Quick entry 'cause I'm sleepy and not done yet for the night.

Satuday - went to the ritzy mall again. Picked up my Love's xmas gift - a way cool Fossil watch (he picked it out so I'm not ruining any surprises) and my ultra-exclusive, handmade, SOLD OUT G Collection Chocolate. Yum! The woman called me last week to say that a shipment came in (we put our name on the waiting list) and she actually said, "you've practically won the lotto - we have a box for you!" Yeah, it's uber expensive but it's rare and a once-in-a-lifetime kinda thing so I was thrilled to get them. Can't have them until xmas, but I can't wait! After that, we had lunch at the food court - me some pizza and my Love and Rand some Chik-Fil-A - and we headed back.

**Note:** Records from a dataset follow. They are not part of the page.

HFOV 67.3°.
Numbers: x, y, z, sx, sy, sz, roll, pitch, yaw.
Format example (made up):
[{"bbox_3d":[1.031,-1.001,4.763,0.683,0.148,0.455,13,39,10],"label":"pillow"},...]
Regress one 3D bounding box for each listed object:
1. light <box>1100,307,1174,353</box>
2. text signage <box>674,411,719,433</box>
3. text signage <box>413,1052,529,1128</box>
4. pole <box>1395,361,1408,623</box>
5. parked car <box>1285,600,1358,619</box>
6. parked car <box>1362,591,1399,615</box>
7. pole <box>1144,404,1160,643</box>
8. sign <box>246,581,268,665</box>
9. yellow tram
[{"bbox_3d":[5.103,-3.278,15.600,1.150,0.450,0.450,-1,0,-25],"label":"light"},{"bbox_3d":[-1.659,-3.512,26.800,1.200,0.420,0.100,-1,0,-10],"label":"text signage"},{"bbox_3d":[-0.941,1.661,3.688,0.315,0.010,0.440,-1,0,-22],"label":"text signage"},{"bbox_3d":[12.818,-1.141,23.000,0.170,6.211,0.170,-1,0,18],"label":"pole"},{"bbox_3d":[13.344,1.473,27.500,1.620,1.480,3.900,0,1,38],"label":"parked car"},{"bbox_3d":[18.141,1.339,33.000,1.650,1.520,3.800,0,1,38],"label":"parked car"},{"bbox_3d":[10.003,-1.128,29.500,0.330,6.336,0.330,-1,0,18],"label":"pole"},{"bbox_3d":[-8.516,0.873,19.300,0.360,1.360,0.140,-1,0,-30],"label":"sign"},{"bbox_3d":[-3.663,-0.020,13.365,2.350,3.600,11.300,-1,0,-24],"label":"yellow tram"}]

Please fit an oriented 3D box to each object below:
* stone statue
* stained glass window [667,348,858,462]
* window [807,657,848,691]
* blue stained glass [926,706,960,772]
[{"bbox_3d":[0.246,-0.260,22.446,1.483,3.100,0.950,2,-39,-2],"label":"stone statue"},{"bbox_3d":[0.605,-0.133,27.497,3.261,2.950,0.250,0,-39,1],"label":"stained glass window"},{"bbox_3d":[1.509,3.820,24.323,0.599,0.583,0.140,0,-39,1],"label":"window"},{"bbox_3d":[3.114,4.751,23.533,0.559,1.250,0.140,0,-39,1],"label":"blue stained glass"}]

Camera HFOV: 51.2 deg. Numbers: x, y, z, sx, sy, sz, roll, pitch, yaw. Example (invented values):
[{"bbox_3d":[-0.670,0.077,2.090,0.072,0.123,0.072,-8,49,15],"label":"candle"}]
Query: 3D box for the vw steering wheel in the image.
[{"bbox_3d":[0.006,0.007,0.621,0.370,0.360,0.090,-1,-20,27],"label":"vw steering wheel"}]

At which point I became promptly and violently sick to my stomach and only just by force of will was able to hold out until we reached Rand's house so I could utterly empty my stomach of the apparently bad pizza. I very rarely vomit but this was like the Exorcist. Forceful and gut-wrenching. For the first time in my life though, I actually did in fact feel better after puking (once I stopped sweating and shaking). What a miserable experience. We wrapped up the night at the apartment watching Liar, Liar on dvd. Quite amusing.

Sunday - Today my Love and I did our xmas shopping for everyone else. And with the exception of my sister (who's gift I'm getting tomorrow), we're 100% done. WEEEEE! One day, five stores but it's over and everything's even wrapped up and under the tree. Rock the fuck on. I'm beat though and I need to go take a shower so I can get to bed at some point in time tonight. I have one day next week - just tomorrow for the xmas party at my job - and then I'm out until the 29th. Rawk.

Sucks that a) I'm tired and b) I have to get up early tomorrow because it's Winter Solstice tonight (technically tomorrow at 2:04am 12/22/03). It's a really holy day for me. I look at it like a night where you hold vigil. Where you keep a light through the darkness to hold fast the hope of dawn. It's a signal of rebirth and a return of the sun. The light returns.

In tragedy and despair,
when and endless night seems to have fallen;
hope can be found in the realization
that the companion to night is not another night;
that the companion to night is day,
that darkness always gives way to light,
and that death rules only half of creation -
life the other.

- copyright 1999 M. Turner, All Rights Reserved


Anyway, blessed solstice to all and to all a good night.